これも、今書くとタイムリーになる話だな。この画像を保存したのは…昨年の晩秋当たりだったはずだ。
その頃のビッグコミックスピリッツに載ってた「結婚するって本当ですか」の話。
非常に有益かつ、ダイレクトに話が進んでいるので、画面を多めに引用することお許しいただきたい。
紆余曲折あって…かいつまんで話すと、会社の中で転勤をしないために偽装結婚(婚約)をしていたら、本当の恋愛感情が芽生えて結婚を決めた二人……という話である。
※よく考えれば、このパターンもかなり巨大な「創作系譜論」の流れがあるよね。元は戦前ハリウッド映画にもあったそうで、あとで整理したいところ。
なんだけど、そんな経緯があったこともあって、
・本当の結婚と、「結婚のフリ」って何が違うの?
・両家を訪問する、親の許しを得る、式を挙げる……別に必要なくない?
・でもまあ、人間社会でずーっと続いている以上、そういうものなのかしら?
・動物も家族をつくるけど…「結婚」はしないよねえ?
などと、友人知人も巻き込んで、うっかり法哲学の沼に足を踏み入れたわけです。
それがこんな展開です。
↓
まずこの話は、同性婚や近親婚や複婚(ポリガミー)の前に、「事実婚」があることで考察しやすい。
基本的には、婚姻を国家に届けることと、届けないで事実婚をしていることに、違いは何もないし、何も違いはないようにすべきである…といいたいところだが、
ここで以前から当ブログで言っている「結婚はパッケージ契約」という話が生きてくる。結婚(の国家への届け出)がパッケージ契約であるなら、逆に言えば結婚しない2人(以上の複数?)は、そのパッケージ契約を結びたくても結べない、という話が出てくるのです。
を経由して、その考察アイデアの元になった
Dropbox - SHIMIZU_LegalConstruction.pdf - Simplify your life
を再度紹介、その部分を抜き出そう。
このなかにはぶっちゃけ、要らないとか積極的に持ちたくない、というものもあろう。
同じ姓にする、とか相互に貞操義務を持つ、とか相互扶養義務とか。
それを拒否するために事実婚をしている、と言う人もいるわけでな。
あと、いま現在は妻・夫であることは親族の中でもファーストに権利を持つことになる。その優先順位変更という点も重要。
「近親はもともと、上のパッケージ契約の一部は持っているから、近親婚にメリットはない」という論は、その点で事実ではない。
あと、リンクを張ったブログ記事にも書いてるけど、医療の治療方針決定とかに関して「妻は愛してるけど、へんな自然信仰に凝っちゃって、現代医療を拒否してる…あいつに決められたら困るよ、その点だけは妹のお前に権限を委任したいんだが…」みたいな「個別契約」をしたいというニーズもあるんじゃないかなぁ。

· · · ·

→ 課題の内容
上にある、結婚をパッケージ契約として論じたブログ記事の続きを、最後の文のあとから書き進めてください。 このあとに並ぶ行は、結婚をパッケージ契約として論じたブログ記事とは別の資料です。

→ 提供された行
· · · ·

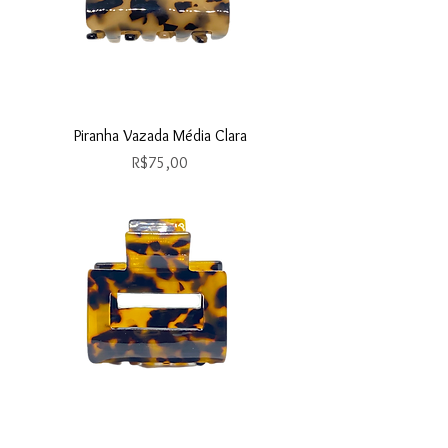
Piranha Vazada Média Clara
Price
R$75,00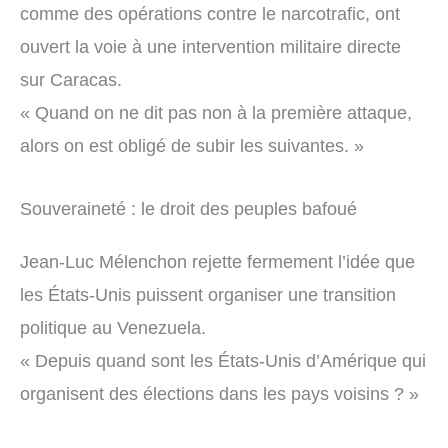
comme des opérations contre le narcotrafic, ont
ouvert la voie à une intervention militaire directe
sur Caracas.
« Quand on ne dit pas non à la première attaque,
alors on est obligé de subir les suivantes. »
Souveraineté : le droit des peuples bafoué
Jean-Luc Mélenchon rejette fermement l’idée que
les États-Unis puissent organiser une transition
politique au Venezuela.
« Depuis quand sont les États-Unis d’Amérique qui
organisent des élections dans les pays voisins ? »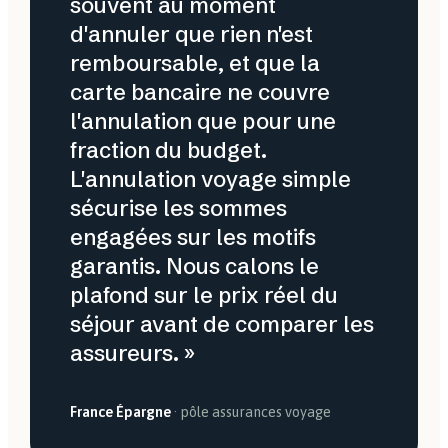
souvent au moment
d'annuler que rien n'est
remboursable, et que la
carte bancaire ne couvre
l'annulation que pour une
fraction du budget.
L'annulation voyage simple
sécurise les sommes
engagées sur les motifs
garantis. Nous calons le
plafond sur le prix réel du
séjour avant de comparer les
assureurs. »
France Épargne
· pôle assurances voyage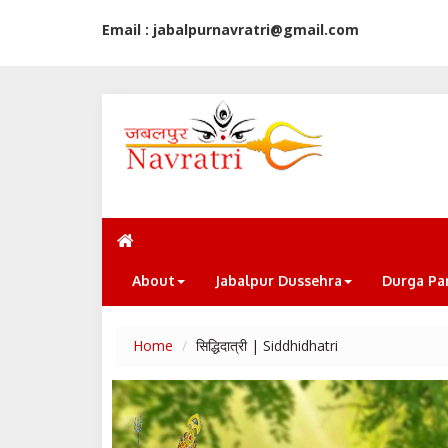
Email : jabalpurnavratri@gmail.com
About
Jabalpur Dussehra
Durga Pa
Home
सिद्धिदात्री | Siddhidhatri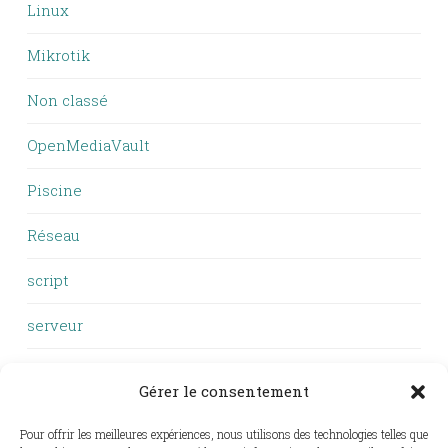
Linux
Mikrotik
Non classé
OpenMediaVault
Piscine
Réseau
script
serveur
VTT
Gérer le consentement
Windows
Pour offrir les meilleures expériences, nous utilisons des technologies telles que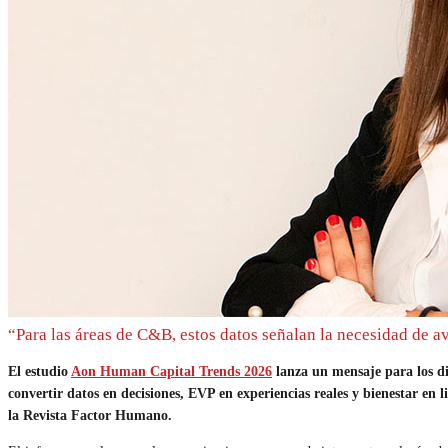
“Para las áreas de C&B, estos datos señalan la necesidad de 
El estudio
Aon Human Capital Trends 2026
lanza un mensaje para los di
convertir datos en decisiones, EVP en experiencias reales y bienestar e
la Revista Factor Humano.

· · · ·

→ 課題の結果
さらに言えば、ここに、また思考の補助線として「夫婦(夫夫、婦婦ふくむ)だけでなく、『仲良し』だって、合意すれば、そんな権利を分かち合ってもいいんじゃね?」という仮説を提示してみよう。ここ、実の所、非常に重要になると思うのです。ただ長文&いろんな例をあげての文章になりそうなので、今回はそれを提示だけして本題はあとで。
最後に、ではなぜ届け先は「国家」なのか、である。
それはもちろん、我らはすべて国家あっての存在であり、国家こそがすべての忠誠をささげる場所であり、我らの血の最後の一滴まで祖国にささげられているからであり、我々の神聖なる愛も、国家によって認証されなければならない…と皆が思っているからでしょうね。
んなばかな。
そもそも、国家も苦労して、「結婚の登録・認証はうちでやります、やらせてください」と必死に営業かけて、業界に浸透していったのだった。
いったい「結婚」とは何なのか。その2人が何によって「夫婦関係」として認証されれば、「結婚」の成立とされるのか。歴史的にさかのぼれば、それは宗教的権威にその認証権限があるとされてきた。しかし、それは宗教が人権や社会のありようを規定できる権限の源とも化していた。
— OGAWA Kandai (@grossherzigkeit) March 17, 2015
フランスの有名な政教分離概念「ライシテ」の成立過程において、結婚の認証権限を教会から民法に移すという戦い、交渉は、かなり重要なウェイトを占める。ビスマルクが行ったプロイセンの諸改革の中の一つにも、結婚は教会ではなく法が認めるものとした、というものがある。
— OGAWA Kandai (@grossherzigkeit) March 17, 2015
つまり「結婚は法によって裏打ちされるもので、宗教権威の出てくるものではない」という考え方は、政教分離の基本の一つであり、さらに進んで言えば、近代社会を近代的たらしめている要素の一つとでさえあるかもしれないのだ。宗教の婚礼儀式は、今日では悪いが「刺身のツマ」みたいなものなんですよ。
— OGAWA Kandai (@grossherzigkeit) March 17, 2015
こんな問題を、ふらっと提示した「結婚するって本当ですか」。Amazonでドラマにもなったね。
・・・・・・・・作品としては微妙に not for me なんですけどね(笑)。ちなみにこのあと、別に「結婚っていったい何だろう」話は深まらずに、次のエピソードに行って終わった、と記憶している。
おまけとして、アイルランド憲法のラディカルな文面を紹介したい。「家族は実定法に先立ち、かつ優位する道徳的制度」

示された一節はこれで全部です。